7. God’s true kingdom will always look like Jesus, humble, holy, selfless, and serving.

8. Our actions matter, what we do will make a difference, what we fail to do will affect us and others.

9. It is so hard to deal with error, without swinging into opposite error. We can not find our identity in what we are not.

10. We must always be on guard against worldliness which is looking to man or numbers to define our actions, rather than faith in God.
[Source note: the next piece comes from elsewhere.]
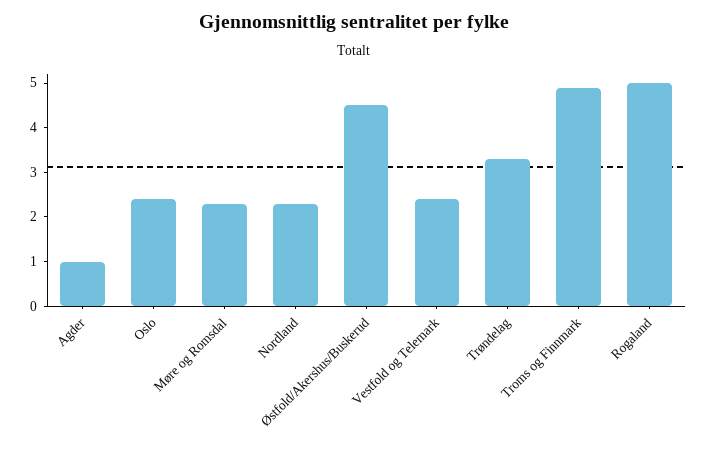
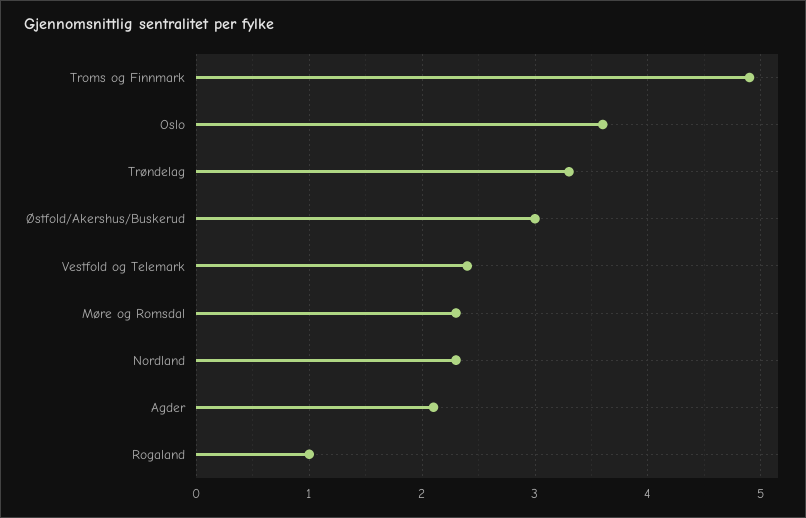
Agder: 1 -> 2.1
Oslo: 2.5 -> 3.6
Østfold/Akershus/Buskerud: 4.5 -> 3
Rogaland: 5 -> 1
It is looking to idols for to meet our needs.

11. When God saves us and fills us, he does not perfect us in this life. We are still prone to error and mental mistakes. This should humble us and make us dependant on God, hungry for His Word, quick to listen, and quick to show grace.

12. How can we be both hungry for truth and confident, and yet humble and compassionate? By the fear of God.

13. True Christianity is found in fellowship with the real God, it is not merely in buildings, or corporations. Spiritual life is not found merely in correct knowledge but in humble dependence on the living God.

14. Unity can only be found in spiritual connection with God. Where the Spirit is absent there can be no unity.

15. We cannot see enough down here to accurately judge the success of our efforts. The church is full of failures and disappointments, but he loves the Church dearly and he is the one who is building it.

16. We are in a life and death battle with forces that want to destroy us. We cannot our let our guard down or cease looking to God.

17. Life with God is the abundant life. All else looks appealing, but is empty.18. It’s all about God and truly connecting with Him, delighting in Him, finding

our hope and Joy in Him, Looking to Him for victory, staying faithful to Him and his Word.